"""

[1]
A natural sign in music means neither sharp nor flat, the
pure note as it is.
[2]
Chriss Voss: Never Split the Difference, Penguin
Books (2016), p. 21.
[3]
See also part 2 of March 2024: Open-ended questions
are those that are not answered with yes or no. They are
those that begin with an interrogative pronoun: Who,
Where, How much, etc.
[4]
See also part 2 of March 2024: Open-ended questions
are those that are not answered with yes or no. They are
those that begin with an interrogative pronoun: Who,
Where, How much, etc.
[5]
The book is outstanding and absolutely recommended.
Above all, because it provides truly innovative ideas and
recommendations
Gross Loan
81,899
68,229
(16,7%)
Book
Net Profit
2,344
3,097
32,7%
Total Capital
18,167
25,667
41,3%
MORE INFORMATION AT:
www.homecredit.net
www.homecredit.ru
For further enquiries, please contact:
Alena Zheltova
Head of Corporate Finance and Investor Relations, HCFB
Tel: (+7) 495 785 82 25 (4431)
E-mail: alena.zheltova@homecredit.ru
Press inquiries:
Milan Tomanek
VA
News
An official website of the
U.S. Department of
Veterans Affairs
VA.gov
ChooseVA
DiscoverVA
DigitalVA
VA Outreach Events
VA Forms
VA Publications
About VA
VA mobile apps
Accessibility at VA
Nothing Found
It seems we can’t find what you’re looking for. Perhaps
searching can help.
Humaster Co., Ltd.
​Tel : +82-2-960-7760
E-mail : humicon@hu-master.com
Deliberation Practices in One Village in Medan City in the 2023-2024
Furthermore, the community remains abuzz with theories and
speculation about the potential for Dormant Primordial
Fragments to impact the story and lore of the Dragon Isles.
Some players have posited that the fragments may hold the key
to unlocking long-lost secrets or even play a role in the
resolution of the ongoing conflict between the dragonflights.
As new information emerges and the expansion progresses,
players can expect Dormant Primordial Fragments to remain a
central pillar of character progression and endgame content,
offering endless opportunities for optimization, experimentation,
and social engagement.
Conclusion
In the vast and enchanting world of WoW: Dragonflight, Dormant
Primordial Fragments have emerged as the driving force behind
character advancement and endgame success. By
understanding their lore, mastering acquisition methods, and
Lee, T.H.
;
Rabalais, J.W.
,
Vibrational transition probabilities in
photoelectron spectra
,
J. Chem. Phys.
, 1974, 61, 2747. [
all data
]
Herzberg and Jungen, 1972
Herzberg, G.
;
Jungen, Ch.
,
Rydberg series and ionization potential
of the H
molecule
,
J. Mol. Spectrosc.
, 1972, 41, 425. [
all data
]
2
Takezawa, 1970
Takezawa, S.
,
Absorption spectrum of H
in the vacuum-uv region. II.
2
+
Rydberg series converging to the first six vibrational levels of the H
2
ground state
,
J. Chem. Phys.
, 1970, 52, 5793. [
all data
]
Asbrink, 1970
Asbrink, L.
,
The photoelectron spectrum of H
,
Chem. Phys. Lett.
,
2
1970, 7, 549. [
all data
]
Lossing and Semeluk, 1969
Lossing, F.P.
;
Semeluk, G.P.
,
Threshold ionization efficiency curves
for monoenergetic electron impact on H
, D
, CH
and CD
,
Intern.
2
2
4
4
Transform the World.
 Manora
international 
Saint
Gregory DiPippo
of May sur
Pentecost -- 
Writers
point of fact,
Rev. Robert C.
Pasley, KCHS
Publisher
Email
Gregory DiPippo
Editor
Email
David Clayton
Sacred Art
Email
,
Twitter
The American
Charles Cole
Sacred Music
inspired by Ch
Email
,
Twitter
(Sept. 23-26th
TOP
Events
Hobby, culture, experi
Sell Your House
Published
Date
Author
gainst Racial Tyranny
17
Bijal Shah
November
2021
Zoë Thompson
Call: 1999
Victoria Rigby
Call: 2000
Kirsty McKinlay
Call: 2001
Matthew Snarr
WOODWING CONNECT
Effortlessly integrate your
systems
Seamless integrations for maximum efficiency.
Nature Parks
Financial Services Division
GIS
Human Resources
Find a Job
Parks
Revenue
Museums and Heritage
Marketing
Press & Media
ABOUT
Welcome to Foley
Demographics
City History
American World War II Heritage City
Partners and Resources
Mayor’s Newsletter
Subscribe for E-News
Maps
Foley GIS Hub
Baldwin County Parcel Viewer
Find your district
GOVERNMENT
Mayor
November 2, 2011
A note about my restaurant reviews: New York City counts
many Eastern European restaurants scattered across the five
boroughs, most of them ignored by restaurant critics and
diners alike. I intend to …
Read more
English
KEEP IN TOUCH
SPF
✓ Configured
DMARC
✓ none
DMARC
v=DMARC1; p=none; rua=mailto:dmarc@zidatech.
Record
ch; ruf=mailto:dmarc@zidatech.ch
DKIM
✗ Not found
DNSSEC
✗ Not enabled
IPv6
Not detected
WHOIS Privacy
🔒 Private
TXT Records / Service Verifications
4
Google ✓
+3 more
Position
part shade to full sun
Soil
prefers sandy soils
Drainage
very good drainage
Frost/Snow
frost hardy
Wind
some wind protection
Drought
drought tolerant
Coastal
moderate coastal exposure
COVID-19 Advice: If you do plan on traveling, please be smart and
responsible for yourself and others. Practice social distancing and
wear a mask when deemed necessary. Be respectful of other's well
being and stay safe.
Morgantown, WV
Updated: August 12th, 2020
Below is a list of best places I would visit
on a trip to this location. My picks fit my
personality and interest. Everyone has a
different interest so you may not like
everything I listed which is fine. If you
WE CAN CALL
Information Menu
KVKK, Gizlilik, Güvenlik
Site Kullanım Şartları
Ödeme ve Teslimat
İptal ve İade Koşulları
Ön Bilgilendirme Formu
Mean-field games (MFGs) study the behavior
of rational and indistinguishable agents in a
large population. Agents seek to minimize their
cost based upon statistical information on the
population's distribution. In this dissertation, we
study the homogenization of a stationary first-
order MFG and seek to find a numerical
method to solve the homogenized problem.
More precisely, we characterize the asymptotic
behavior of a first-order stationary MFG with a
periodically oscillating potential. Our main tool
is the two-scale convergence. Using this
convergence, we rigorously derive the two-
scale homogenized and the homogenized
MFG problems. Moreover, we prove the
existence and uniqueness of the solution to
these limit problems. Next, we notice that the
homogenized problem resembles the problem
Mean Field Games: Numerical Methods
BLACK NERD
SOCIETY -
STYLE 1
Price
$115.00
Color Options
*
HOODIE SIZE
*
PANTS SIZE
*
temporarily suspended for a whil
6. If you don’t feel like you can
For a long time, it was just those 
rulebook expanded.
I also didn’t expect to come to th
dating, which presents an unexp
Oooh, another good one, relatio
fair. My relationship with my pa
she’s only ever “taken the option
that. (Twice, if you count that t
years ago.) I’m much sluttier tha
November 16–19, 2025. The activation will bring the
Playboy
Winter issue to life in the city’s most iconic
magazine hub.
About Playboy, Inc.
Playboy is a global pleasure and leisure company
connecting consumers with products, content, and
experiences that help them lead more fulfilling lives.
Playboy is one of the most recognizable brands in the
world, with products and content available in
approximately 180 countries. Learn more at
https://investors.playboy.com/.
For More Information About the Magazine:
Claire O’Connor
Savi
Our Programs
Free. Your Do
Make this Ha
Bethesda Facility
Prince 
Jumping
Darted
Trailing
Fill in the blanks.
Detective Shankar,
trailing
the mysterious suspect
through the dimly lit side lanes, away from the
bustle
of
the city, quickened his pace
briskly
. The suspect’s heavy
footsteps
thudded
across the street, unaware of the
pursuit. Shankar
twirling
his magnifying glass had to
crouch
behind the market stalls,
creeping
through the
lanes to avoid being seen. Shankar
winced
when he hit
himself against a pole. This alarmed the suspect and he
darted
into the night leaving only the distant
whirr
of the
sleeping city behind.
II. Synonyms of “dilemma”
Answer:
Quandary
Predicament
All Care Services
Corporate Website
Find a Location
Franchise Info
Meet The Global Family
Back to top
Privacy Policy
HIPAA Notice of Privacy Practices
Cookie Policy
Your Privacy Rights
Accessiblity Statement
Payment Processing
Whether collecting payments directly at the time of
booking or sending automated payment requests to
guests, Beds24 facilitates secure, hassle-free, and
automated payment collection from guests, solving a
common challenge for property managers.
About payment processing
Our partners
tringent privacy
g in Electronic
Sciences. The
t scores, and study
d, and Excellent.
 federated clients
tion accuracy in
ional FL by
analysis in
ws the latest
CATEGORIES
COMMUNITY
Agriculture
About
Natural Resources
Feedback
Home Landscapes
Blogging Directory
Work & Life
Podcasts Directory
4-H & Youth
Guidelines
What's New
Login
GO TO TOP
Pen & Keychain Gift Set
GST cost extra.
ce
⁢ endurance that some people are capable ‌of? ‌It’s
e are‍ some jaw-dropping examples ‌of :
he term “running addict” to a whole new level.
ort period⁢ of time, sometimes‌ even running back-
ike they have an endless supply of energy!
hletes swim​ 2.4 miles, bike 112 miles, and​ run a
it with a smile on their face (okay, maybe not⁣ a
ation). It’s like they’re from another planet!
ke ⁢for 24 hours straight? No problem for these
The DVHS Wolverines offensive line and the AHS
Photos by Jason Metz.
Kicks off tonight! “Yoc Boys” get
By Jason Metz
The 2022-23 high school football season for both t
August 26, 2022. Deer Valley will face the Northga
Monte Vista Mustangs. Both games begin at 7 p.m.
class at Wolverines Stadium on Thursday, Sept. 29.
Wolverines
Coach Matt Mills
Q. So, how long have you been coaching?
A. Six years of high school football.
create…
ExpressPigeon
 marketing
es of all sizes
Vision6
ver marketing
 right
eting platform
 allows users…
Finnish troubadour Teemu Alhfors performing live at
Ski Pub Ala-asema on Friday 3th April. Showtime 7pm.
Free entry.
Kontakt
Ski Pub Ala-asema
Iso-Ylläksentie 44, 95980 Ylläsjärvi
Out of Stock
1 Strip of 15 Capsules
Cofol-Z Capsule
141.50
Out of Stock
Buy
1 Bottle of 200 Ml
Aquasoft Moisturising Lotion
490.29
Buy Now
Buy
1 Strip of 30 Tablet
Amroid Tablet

"""

▶ WHAT YOU SHOULD DO:
Report all lines of the data above that include the string "when".

▶ PROBLEM SOLUTION:
wear a mask when deemed necessary. Be respectful of other's well
when he hit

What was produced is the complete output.